An Artist's Eyes
A portrait of an artist as a young man.
The French director Henri-Georges Clouzot was best known for such classic works of tension as The Wages of Fear and Les Diaboliques but in 1956 he gave us a documentary under the title The Picasso Mystery which showed us the great painter at work. I was reminded of that by the opening sequence of Jack Bond's film about the British painter Chris Moon because it starts with a sequence in which a possible painting transforms on the canvas as various ideas are tried out and then adapted, a procedure reminiscent of what we see in Clouzot's film.
In Bond's piece, which unlike much of his earlier work was designed for cinema rather than television, Moon is given the floor.
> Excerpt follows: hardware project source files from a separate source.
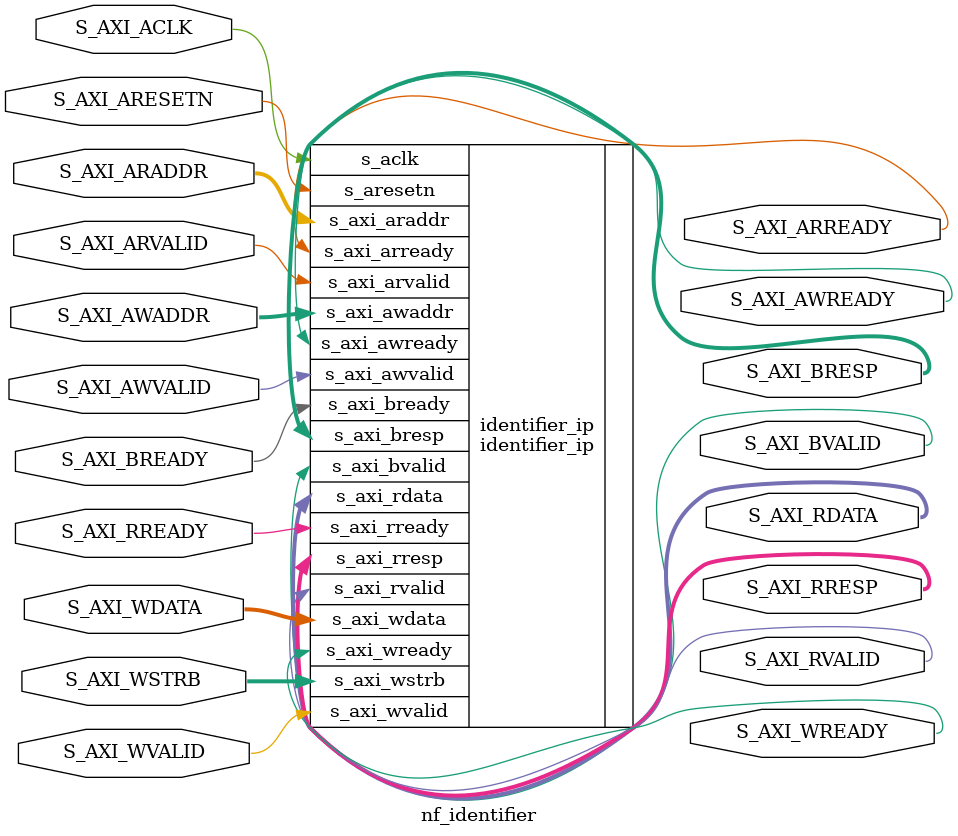
<source format=v>

`timescale 1ns/1ps

module nf_identifier
#(
   parameter   C_S_AXI_ADDR_WIDTH = 32,
   parameter   C_S_AXI_DATA_WIDTH = 32
)
(
   input                                     S_AXI_ACLK,
   input                                     S_AXI_ARESETN,
   input       [C_S_AXI_ADDR_WIDTH-1 : 0]    S_AXI_AWADDR,
   input                                     S_AXI_AWVALID,
   input       [C_S_AXI_DATA_WIDTH-1 : 0]    S_AXI_WDATA,
   input       [C_S_AXI_DATA_WIDTH/8-1 : 0]  S_AXI_WSTRB,
   input                                     S_AXI_WVALID,
   input                                     S_AXI_BREADY,
   input       [C_S_AXI_ADDR_WIDTH-1 : 0]    S_AXI_ARADDR,
   input                                     S_AXI_ARVALID,
   input                                     S_AXI_RREADY,
   output                                    S_AXI_ARREADY,
   output      [C_S_AXI_DATA_WIDTH-1 : 0]    S_AXI_RDATA,
   output      [1 : 0]                       S_AXI_RRESP,
   output                                    S_AXI_RVALID,
   output                                    S_AXI_WREADY,
   output      [1 :0]                        S_AXI_BRESP,
   output                                    S_AXI_BVALID,
   output                                    S_AXI_AWREADY
);

identifier_ip identifier_ip
(
    .s_aclk          (  S_AXI_ACLK        ),
    .s_aresetn       (  S_AXI_ARESETN     ),
    .s_axi_awaddr    (  S_AXI_AWADDR      ),
    .s_axi_awvalid   (  S_AXI_AWVALID     ),
    .s_axi_awready   (  S_AXI_AWREADY     ),
    .s_axi_wdata     (  S_AXI_WDATA       ),
    .s_axi_wstrb     (  S_AXI_WSTRB       ),
    .s_axi_wvalid    (  S_AXI_WVALID      ),
    .s_axi_wready    (  S_AXI_WREADY      ),
    .s_axi_bresp     (  S_AXI_BRESP       ),
    .s_axi_bvalid    (  S_AXI_BVALID      ),
    .s_axi_bready    (  S_AXI_BREADY      ),
    .s_axi_araddr    (  S_AXI_ARADDR      ),
    .s_axi_arvalid   (  S_AXI_ARVALID     ),
    .s_axi_arready   (  S_AXI_ARREADY     ),
    .s_axi_rdata     (  S_AXI_RDATA       ),
    .s_axi_rresp     (  S_AXI_RRESP       ),
    .s_axi_rvalid    (  S_AXI_RVALID      ),
    .s_axi_rready    (  S_AXI_RREADY      )
); 

endmodule

</source>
He provides the crucial voice over and allows the camera to follow him on his travels. Consequently, a film that begins in his studio in King's Cross and also shows him in another studio in Essex soon takes us to New York. In responding to that city, Moon explains how for him the people there quickly became the centre of his focus whereas in London he had found that it was the setting which dominated. However, in addition to speaking generally of how his art both charges him and drains him, Moon does stress that as he moves on from place to place it is indeed the distinctive features of each spot which inspire his work, albeit that the paintings which are balanced between figuration and abstraction seem to be moving towards the latter becoming the more prominent.
The best reason for seeing An Artist's Eyes in the cinema stems from the fact that Moon doesn't emerge as the only artist whose work is on view here. Building on Moon's emphasis on places, the colour photography by Peter Sinclair and Mary Rose Storey is outstandingly vivid and atmospheric in its own right. A further source of appeal lies in the music track so admirably fitted to the mood of the visuals and including songs composed by Gabriel Bruce. Bond has done well here, but the whole of the second half of the film is devoted to Moon travelling by car in Southern Spain with photojournalist Ian Morrison. The material continues to be well presented and it has memorable moments, but on the whole this journey comes across as an anticlimax: it is amiable enough but seems full of minor details rather than anything more telling. Life itself may be the culprit here but, in so far as it fades away when it should build up, An Artist's Eyes makes for agreeable viewing rather than anything deeply satisfying.
MANSEL STIMPSON
Featuring Chris Moon, Ian Morrison, Mick Rock, Liam West, Knight Landesman.
Dir Jack Bond, Pro Jack Bond, Mary Rose Storey and Liam West, Ph Peter Sinclair and Mary Rose Storey, Ed Gabriela Miranda-Rodriguez, Music Gabriel Bruce.
J W Productions London/West Contemporary-Sunrise Pictures.
77 mins. UK. 2018. Rel: 2 November 2018. No cert.